The terms and expressions employed in the foregoing specification are used therein as terms of description and not of limitation, and there is no intention, in the use of such terms and expressions, of excluding equivalents of the features shown and described or portions thereof, it being recognized that the scope of the invention is defined and limited only by the claims which follow.

Claims

WE CLAIM:

1. A method of shaping an article of dimethyl phenyl-substituted siloxane comprising ablating said article by ultraviolet laser radiation.

2. A method of fabricating a biomedical device comprising the steps of:

(a) providing a substrate of a dimethyl phenyl-substituted siloxane;

(b) ablating said substrate by ultraviolet laser ultraviolet radiation.

3. The method of claim 1 or 2 wherein the degree of substitution of phenyl groups in said siloxane is from 5 to 95 mol%.

4. The method of claim 1 or 2 wherein the degree of substitution of phenyl groups in said siloxane is from 10 to 30 mol%.

5. The method of claim 1 or 2 wherein said siloxane includes silica filler.

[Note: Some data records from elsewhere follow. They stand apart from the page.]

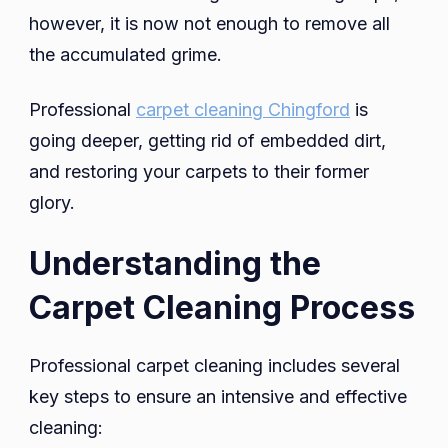
however, it is now not enough to remove all
the accumulated grime.
Professional
carpet cleaning Chingford
is
going deeper, getting rid of embedded dirt,
and restoring your carpets to their former
glory.
Understanding the
Carpet Cleaning Process
Professional carpet cleaning includes several
key steps to ensure an intensive and effective
cleaning:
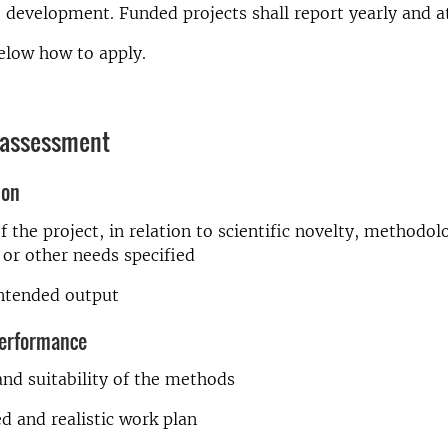
e development. Funded projects shall report yearly and a
elow how to apply.
 assessment
ion
f the project, in relation to scientific novelty, methodol
or other needs specified
intended output
erformance
 and suitability of the methods
d and realistic work plan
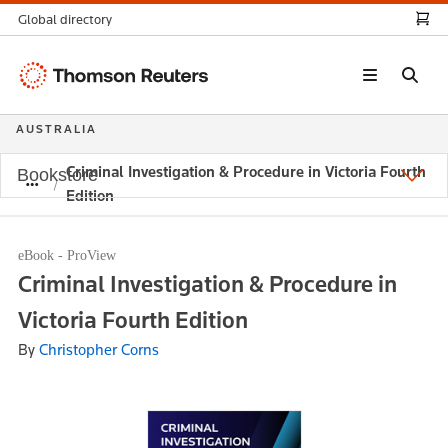
Global directory
Thomson
Reuters
AUSTRALIA
Criminal Investigation & Procedure in Victoria Fourth
Bookstore
Edition
eBook - ProView
Criminal Investigation & Procedure in
Victoria Fourth Edition
By
Christopher Corns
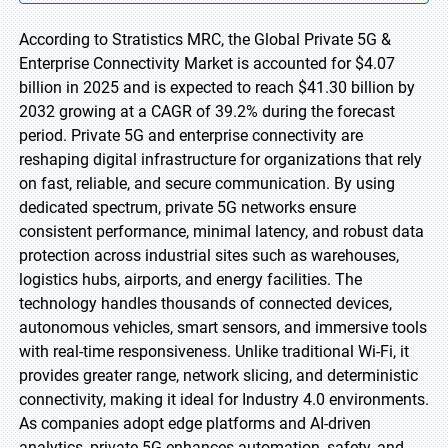
According to Stratistics MRC, the Global Private 5G &
Enterprise Connectivity Market is accounted for $4.07
billion in 2025 and is expected to reach $41.30 billion by
2032 growing at a CAGR of 39.2% during the forecast
period. Private 5G and enterprise connectivity are
reshaping digital infrastructure for organizations that rely
on fast, reliable, and secure communication. By using
dedicated spectrum, private 5G networks ensure
consistent performance, minimal latency, and robust data
protection across industrial sites such as warehouses,
logistics hubs, airports, and energy facilities. The
technology handles thousands of connected devices,
autonomous vehicles, smart sensors, and immersive tools
with real-time responsiveness. Unlike traditional Wi-Fi, it
provides greater range, network slicing, and deterministic
connectivity, making it ideal for Industry 4.0 environments.
As companies adopt edge platforms and AI-driven
analytics, private 5G enhances automation, safety, and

6. The method of claim 1 or 2 wherein said ablating is conducted by a laser beam having a fluence of about 1 to about 50 joules/cm²/pulse.

7. The method of claim 1 wherein said article has at least one hole perforated therein by said ablating.

8. The method of claim 1 wherein said article is rendered microporous by said ablating.

9. The method of claim 1 wherein the surface of said article is textured by said ablating.

10. The method of claim 2 wherein said substrate includes electrically conductive metal.

11. The method of claim 10 wherein said metal is embedded in said substrate.

12. The method of claim 10 or 11 wherein said metal is exposed by step (b) .

13. The method of claim 10 wherein said substrate is an electrode comprising an electrically conductive probe coated with said siloxane.

14. The method of claim 13 wherein said electrode is a microelectrode.

15. The method of claim 13 wherein said electrode is a stimulating electrode.

16. The method of claim 13 wherein said electrode is a sensing electrode.

17. The method of claim 13 wherein said probe is coated with a coating of said siloxane having a thickness of 5 to 150 microns.

18. The method of claim 13 wherein said probe has an array of electrodes.

19. The method of claim 18 wherein said array of electrodes is spatially distributed on said probe.

20. The method of claim 19 wherein each electrode in said array of electrodes has an associated electrical conductor.